EXERCISE DATA:
______________________________

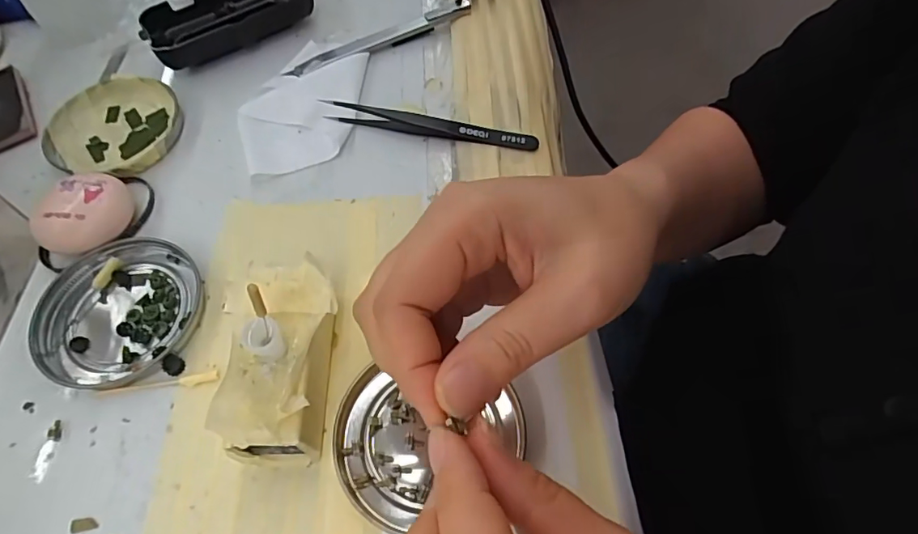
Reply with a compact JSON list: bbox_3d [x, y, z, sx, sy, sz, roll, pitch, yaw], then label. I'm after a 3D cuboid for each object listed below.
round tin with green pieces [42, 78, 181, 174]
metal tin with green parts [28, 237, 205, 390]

______________________________

PROBLEM REQUIREMENTS: Which of the lines above include the string "green"? Pick them out and copy them.

FINAL ANSWER:
round tin with green pieces [42, 78, 181, 174]
metal tin with green parts [28, 237, 205, 390]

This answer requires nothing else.